**EXTRACTED TEXT**:

Love, War – and Gay Marriage

by Charles Winecoff

Late last year, when the gay community was working itself into a frenzy over the passage of Proposition 8 -the measure to amend the California State Constitution to define marriage specifically as a union between one man and one woman – I realized I didn’t trust the community anymore.  And I’m gay. 

The realization didn’t come overnight; it had been forming for some time.  But the Gestapo tactics over Prop 8 – McCarthy-style blacklists, boycotting of otherwise gay-friendly businesses, apologies coerced out of individual supporters who made the “wrong” choice, enforced politically-correct donations to the Human Rights Campaign - clarified it for me.

I hadn’t left the community, it had left me.  When did the gays get so mean, anyway? 

Well, isn’t it “mean” for California voters to deny us our basic civil rights?  I can hear the retort.  And I understand the anger, believe me, to a degree.  Feelings have been hurt.  I also agree that changing any Constitution over this issue is a bad idea.

But don’t you think there has to be a vanguard leading the way to new and better things?  Not if capitulating to an Ozzie and Harriet social custom is the vanguard’s idea of fresh.

I must be immune to gay marriage fever.  Because I can’t help sympathizing with the citizens whose majority vote to defend their long-valued concept of marriage has been stigmatized as bigotry.  The pro-8 voters I’ve talked to are resigned to the likelihood that the screaming minority will ultimately get its way, that gay marriage will come to California.  So the psychological game, at least, is over.

The score: gays, one – black and Latino Obama voters, zero.

Still, why the sudden urgency, the live or die hysteria for gay marriage now - or else!?  Last time I checked, gays and lesbians in California enjoyed more rights than their brothers and sisters in any other state.  And I can’t recall any of my West Hollywood friends ever being dragged out of their homes in the middle of the night by police and never heard from again – or told by their employers they couldn’t get health benefits for their domestic partners.

What exactly is it that the affluent gay community here feels it doesn’t have?  And when did I first start to feel the sad disconnect between myself and LGBT groupthink?

**EXTRACTED ENTRIES**:
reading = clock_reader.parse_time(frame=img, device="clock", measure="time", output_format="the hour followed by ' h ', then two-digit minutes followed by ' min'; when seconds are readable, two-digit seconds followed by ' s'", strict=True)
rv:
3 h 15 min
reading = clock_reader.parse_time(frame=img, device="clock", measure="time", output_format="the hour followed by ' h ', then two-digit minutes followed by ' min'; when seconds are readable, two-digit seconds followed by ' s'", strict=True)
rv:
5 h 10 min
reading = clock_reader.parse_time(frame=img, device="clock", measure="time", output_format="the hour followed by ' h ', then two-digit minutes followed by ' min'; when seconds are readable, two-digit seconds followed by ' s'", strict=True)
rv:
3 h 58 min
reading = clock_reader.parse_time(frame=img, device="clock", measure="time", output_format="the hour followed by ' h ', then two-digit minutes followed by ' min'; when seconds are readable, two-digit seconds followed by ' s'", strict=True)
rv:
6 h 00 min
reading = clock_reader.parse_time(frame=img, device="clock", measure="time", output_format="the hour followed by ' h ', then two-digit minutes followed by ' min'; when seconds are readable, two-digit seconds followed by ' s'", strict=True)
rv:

--

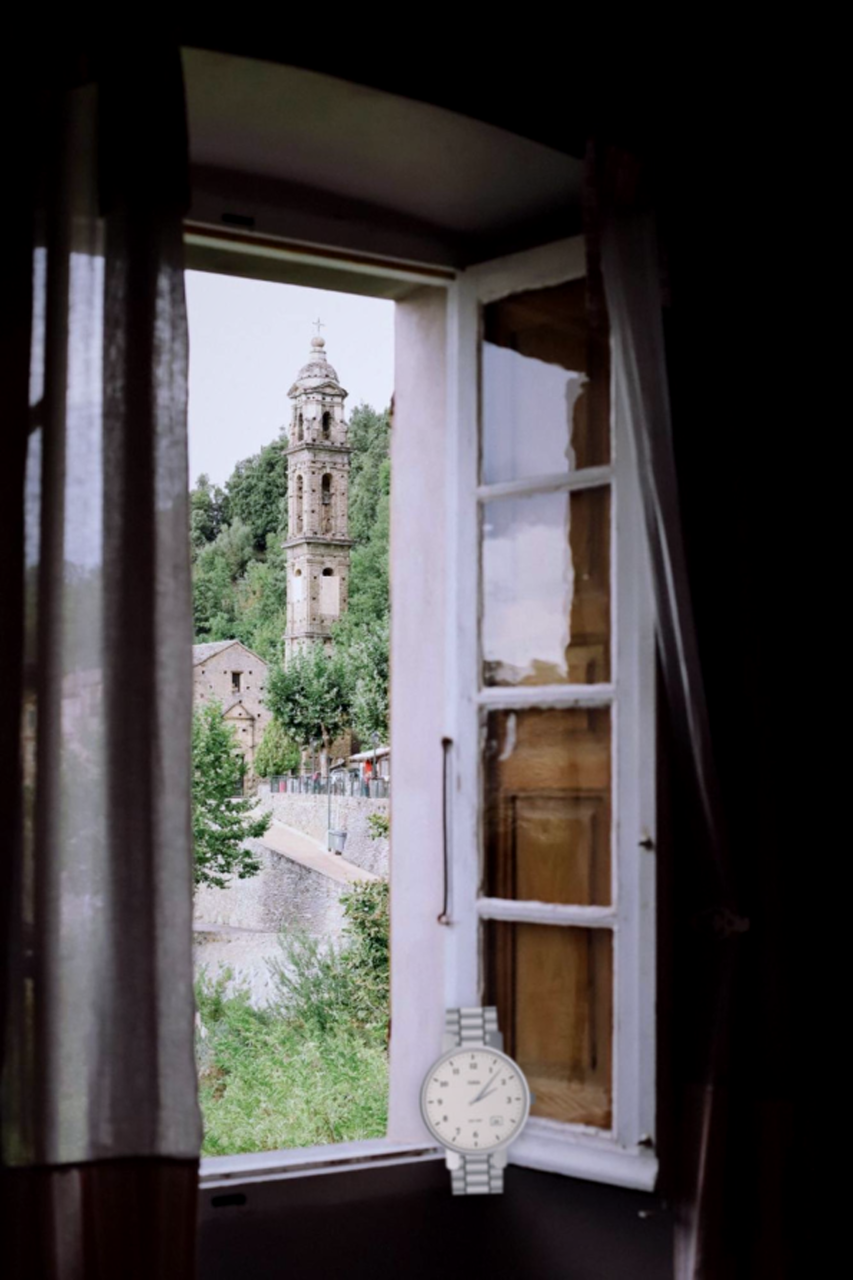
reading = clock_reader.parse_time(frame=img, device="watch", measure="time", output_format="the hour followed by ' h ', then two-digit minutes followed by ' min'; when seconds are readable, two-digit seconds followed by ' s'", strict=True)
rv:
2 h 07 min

---

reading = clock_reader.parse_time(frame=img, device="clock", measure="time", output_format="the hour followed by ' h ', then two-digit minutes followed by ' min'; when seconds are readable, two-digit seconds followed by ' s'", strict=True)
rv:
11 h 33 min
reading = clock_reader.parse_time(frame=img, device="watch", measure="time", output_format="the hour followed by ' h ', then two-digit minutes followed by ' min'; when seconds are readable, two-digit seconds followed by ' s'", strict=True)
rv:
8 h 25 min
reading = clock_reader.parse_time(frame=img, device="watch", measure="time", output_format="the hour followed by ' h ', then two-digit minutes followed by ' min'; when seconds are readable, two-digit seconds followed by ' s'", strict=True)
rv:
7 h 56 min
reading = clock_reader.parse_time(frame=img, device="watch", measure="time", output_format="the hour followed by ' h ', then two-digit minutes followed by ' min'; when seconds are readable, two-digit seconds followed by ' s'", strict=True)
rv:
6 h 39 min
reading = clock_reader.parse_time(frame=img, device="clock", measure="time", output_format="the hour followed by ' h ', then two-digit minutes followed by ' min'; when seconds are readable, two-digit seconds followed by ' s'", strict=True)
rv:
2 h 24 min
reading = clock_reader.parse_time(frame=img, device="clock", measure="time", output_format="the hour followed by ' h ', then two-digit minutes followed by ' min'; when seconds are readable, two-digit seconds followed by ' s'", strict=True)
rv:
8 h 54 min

**TASK SET**:
**a)** According to the essay on gay marriage, what did Proposition 8 set out to amend?
**b)** Rewrite the part of the essay on gay marriage starting at "Still, why the sudden" and ending at "between myself and LGBT groupthink?", with "health benefits" replaced by "insurance coverage".
Answer using only the essay on gay marriage.

**EXPECTED OUTPUTS**:
**a)** The California State Constitution, to define marriage specifically as a union between one man and one woman.

**b)**
Still, why the sudden urgency, the live or die hysteria for gay marriage now - or else!?  Last time I checked, gays and lesbians in California enjoyed more rights than their brothers and sisters in any other state.  And I can’t recall any of my West Hollywood friends ever being dragged out of their homes in the middle of the night by police and never heard from again – or told by their employers they couldn’t get insurance coverage for their domestic partners.

What exactly is it that the affluent gay community here feels it doesn’t have?  And when did I first start to feel the sad disconnect between myself and LGBT groupthink?